A sensible proposal | Daily News

A sensible proposal

Buddha Sasana and Cultural Affairs Minister Vidura Wickramanayaka is certainly not going to be popular among most of his Parliamentary colleagues after declaring that those entering politics should have a minimum educational qualification. He certainly has stirred a hornet's nest, given the recent revelation that as much as one third of our current crop of MPs had not passed their GCE (O/L) examination and among them are quite a few school dropouts too including some who held ministerial portfolios in the last Government. The minister also insisted that MPs’ should have the requisite educational qualification to hold minister posts in future and this should also be applied to the President and the Prime Minister as well.

One could not but agree with Minister Wickramanayaka's view that politicians, especially Members of Parliament, should be possessed with the required educational qualifications. Today most of the problems that the country had been faced with could easily be traced to the lack of education of most of our ministers and MPs who are vested with the onerous responsibility of taking decisions that directly affect the public. Ministers who have little or no grasp of the subjects they have been entrusted with is a dangerous business since they are bound to make errors of judgement that can have grave repercussions for the people and the country at large. True, for the most part, ministers rely on officials to tender the necessary advice. But this could have setbacks particularly if such officials knowingly proffer the wrong advice for their own benefit. The country is still paying a heavy price for the wrong advice given for the banning of chemical fertilizer. This shows the importance for a minister to have a good knowledge of the subject he/she is entrusted with. In Singapore, it is compulsory for all aspiring MPs to possess sound educational qualifications. This speaks volumes for the high rate of success achieved by the port city State in its economic development and other spheres of activity. We too should rethink the present system where uneducated misfits gain easy access to Parliament at great cost to the country. Such individuals not only cause immense damage but also prevent the educated professionals and those with good breeding serving the people and the country beneficially by entering Parliament.

This is not to say that the present Parliament is devoid of highly educated ministers and MPs who have made a positive contribution in many fields. But for the larger part what we see are the shameless conduct and behaviour of a majority who are most unsuitable to occupy the Seats in the August Assembly. It is these types who are wanting in education. We have Parliamentarians who are unable to read and understand a Bill or give answers to questions raised on behalf of the public. Most times MPs are seen dozing during important debates in the House. There is also rampant absenteeism which is an indication that MPs are not taking their responsibilities towards the public with any degree of seriousness. All this could be traced to the poor educational standards of our honourable people's representatives which does not augur well for the country which as at no other time in its Post-Independence history is in need of rulers who are educated and resourceful in order to deal with the multifarious problems we are confronted with. There certainly cannot be room for mediocrity among our decision makers. We are in this state today chiefly as a result of poor decision making and a lack of understanding on the part of those who matter.
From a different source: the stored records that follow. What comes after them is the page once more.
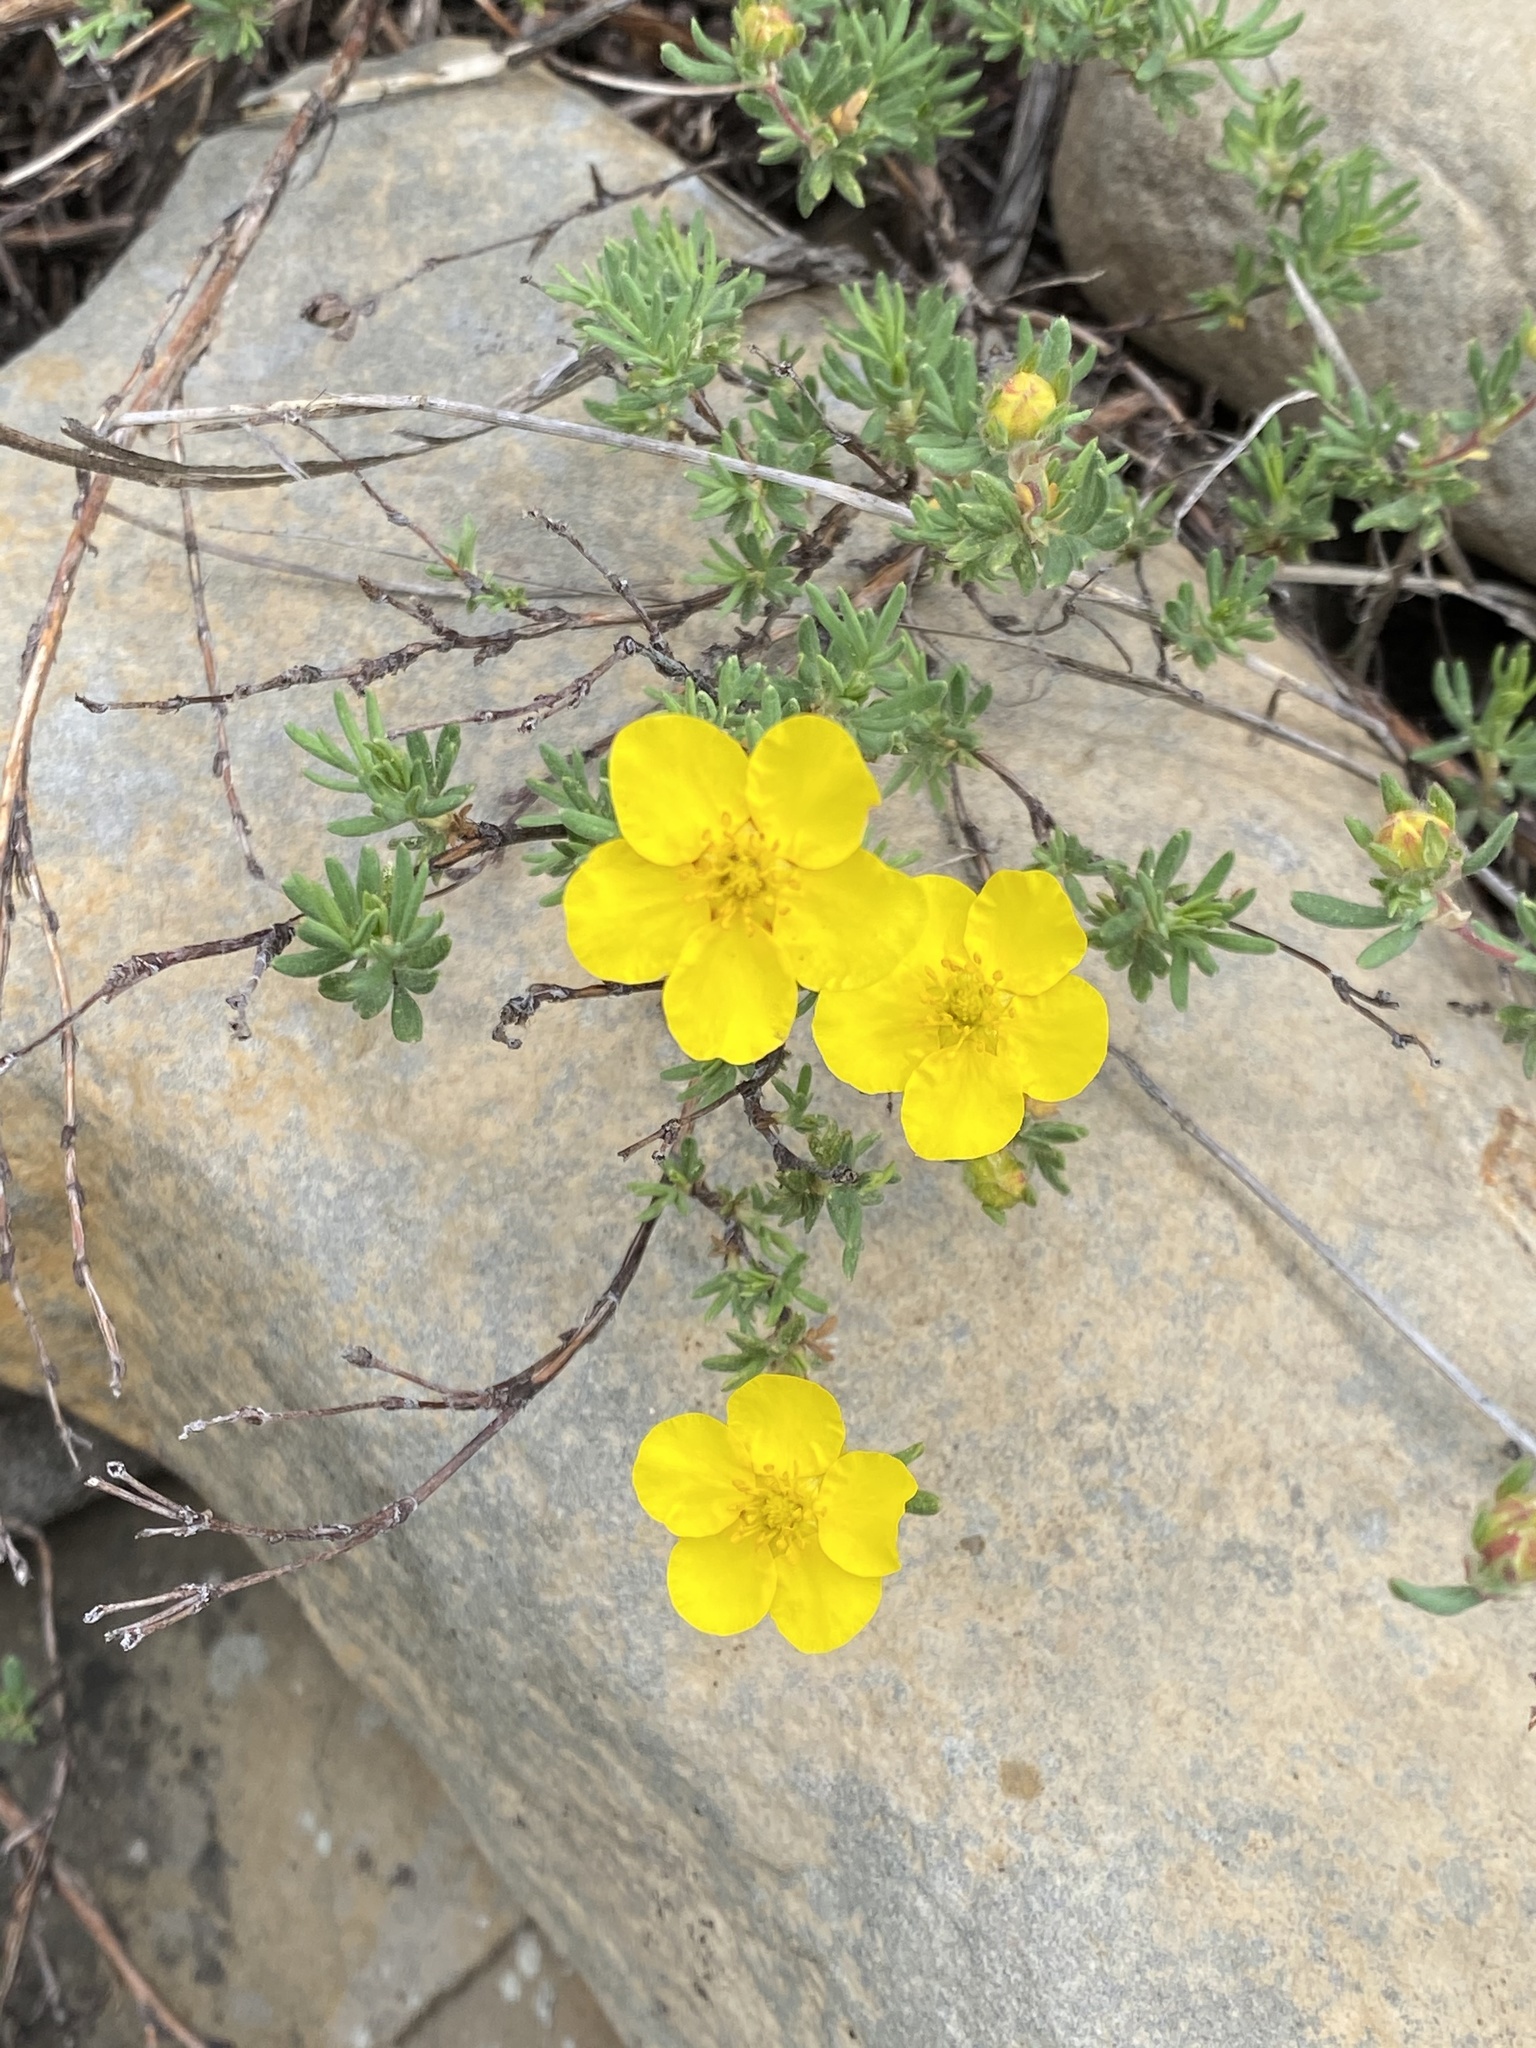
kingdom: Plantae
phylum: Tracheophyta
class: Magnoliopsida
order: Rosales
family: Rosaceae
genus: Dasiphora
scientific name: Dasiphora fruticosa
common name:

However, it is wishful thinking to believe that things will change for the better unless political party leaders take a firm decision to clean the Augean Stables. They (leaders) should take steps to nominate only those educated and capable individuals as candidates at elections if Parliament is to undergo a qualitative change and by extension for the country to benefit. Unless this happens the public will have to grin and bear with the mediocrity on offer and go on tolerating the antics of our MPs within the hallowed precincts of the Chamber of Parliament. But who will be the leader to thread a different course in the future? Unfortunately it is the uneducated and uncouth who are capable of winning the votes and popular with the public. It is these types who can whip up a public frenzy on election platforms and harvest the votes. In this sense, they are indispensable to the leaders who crave for power at whatever cost. Hence the public too have to take the responsibility for the deteriorating standards of Parliament. One recalls the late Minister Jeyaraj Fernadopulle once telling Parliament that he did not believe that only educated persons must enter Parliament. What matters most is the ability of politicians to be close to the people. In any event, under today’s electoral system where campaigning has to be conducted in an entire district, large sums of money have to be thrown around and it is the undesirables, and questionable characters who are in possession of the mega bucks to enable them to get elected. What is more, waiting in the wings to enter Parliament are their progeny who are already doing their apprenticeships in the Provincial Councils and Local Government institutions. Hence, the vicious cycle is bound to continue into the unforeseeable future, putting paid to Minister Wickramanayaka's hopes for a Parliament of the educated.